Records from a data source:
◇ ◇ ◇ ◇ ◇ ◇ ◇
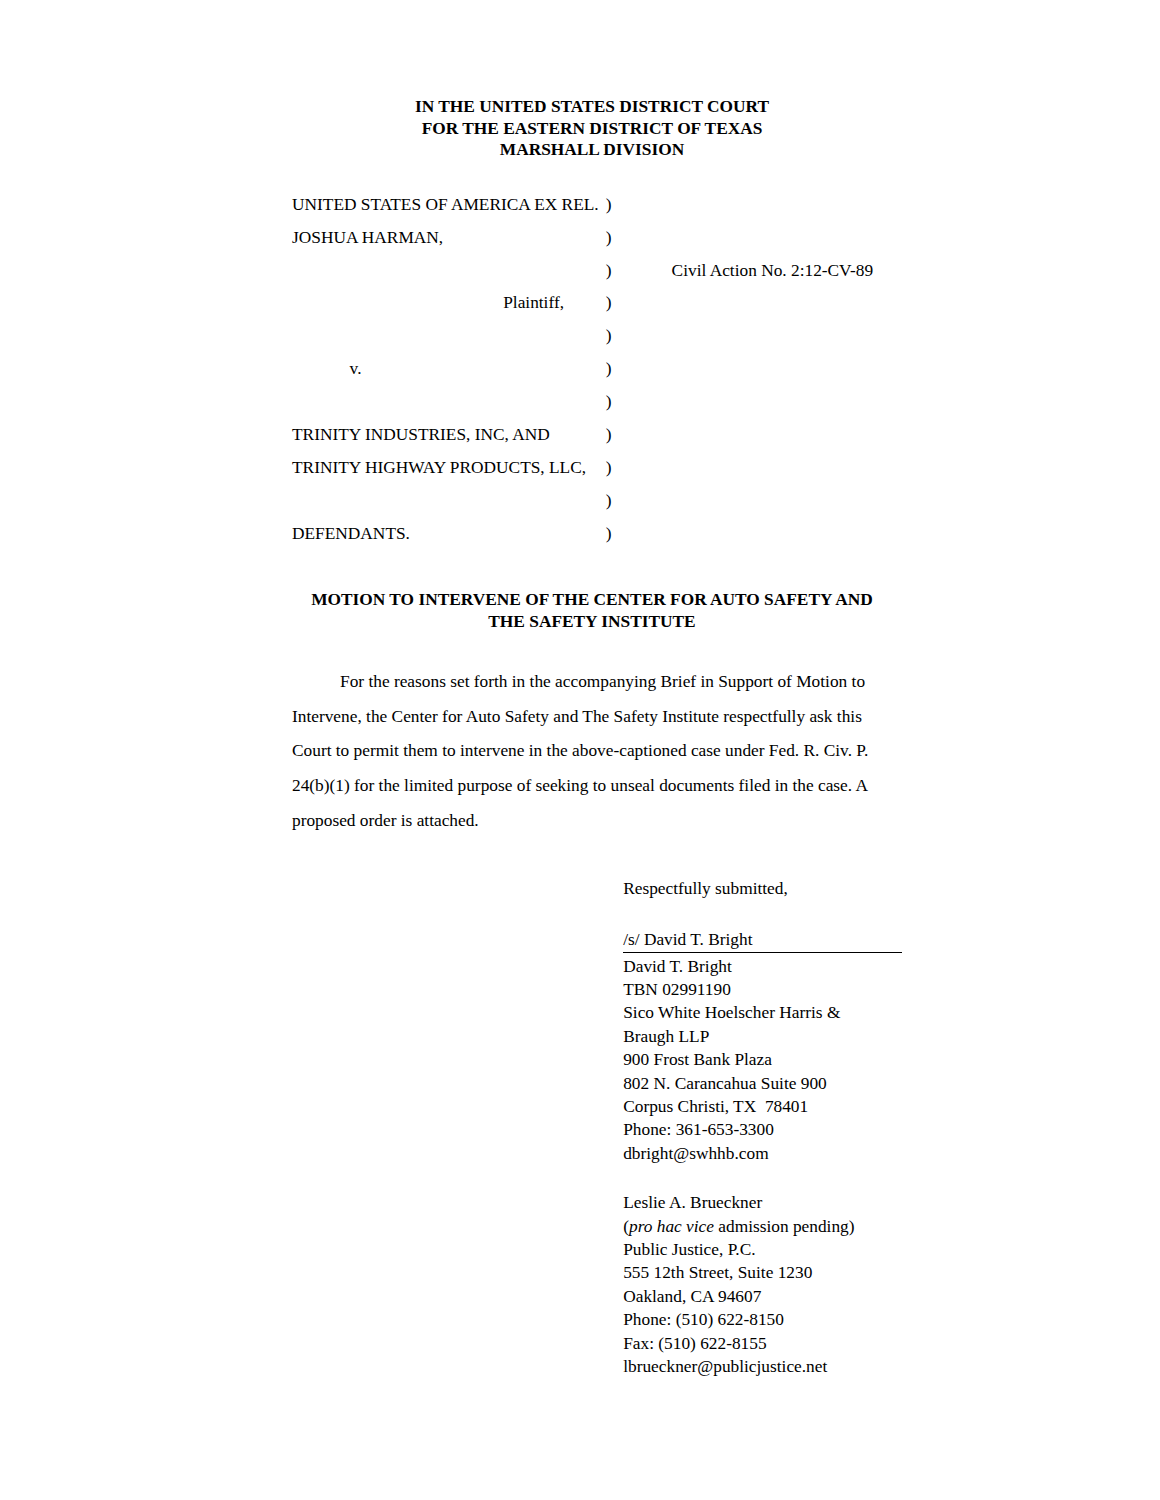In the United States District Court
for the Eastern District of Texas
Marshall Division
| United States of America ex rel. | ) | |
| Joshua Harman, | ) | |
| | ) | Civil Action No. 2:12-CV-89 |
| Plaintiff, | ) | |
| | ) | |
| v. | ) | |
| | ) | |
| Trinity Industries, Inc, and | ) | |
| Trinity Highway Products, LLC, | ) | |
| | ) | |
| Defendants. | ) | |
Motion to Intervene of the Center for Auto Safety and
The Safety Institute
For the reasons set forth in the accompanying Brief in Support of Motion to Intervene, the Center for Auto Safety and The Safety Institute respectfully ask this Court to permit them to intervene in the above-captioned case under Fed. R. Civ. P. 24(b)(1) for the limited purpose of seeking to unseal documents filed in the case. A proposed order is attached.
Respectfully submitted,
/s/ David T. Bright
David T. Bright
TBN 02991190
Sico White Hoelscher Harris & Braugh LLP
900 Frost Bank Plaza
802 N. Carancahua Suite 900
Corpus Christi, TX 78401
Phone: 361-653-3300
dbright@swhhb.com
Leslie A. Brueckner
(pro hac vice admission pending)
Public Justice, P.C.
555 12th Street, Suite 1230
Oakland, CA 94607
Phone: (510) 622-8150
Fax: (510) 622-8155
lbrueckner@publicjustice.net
◇ ◇ ◇ ◇ ◇ ◇ ◇
* _WHAT IS EXPECTED_: Find the word "Trinity" in the entries. Copy each line that holds it.

* _TASK OUTPUT_:
| Trinity Industries, Inc, and | ) | |
| Trinity Highway Products, LLC, | ) | |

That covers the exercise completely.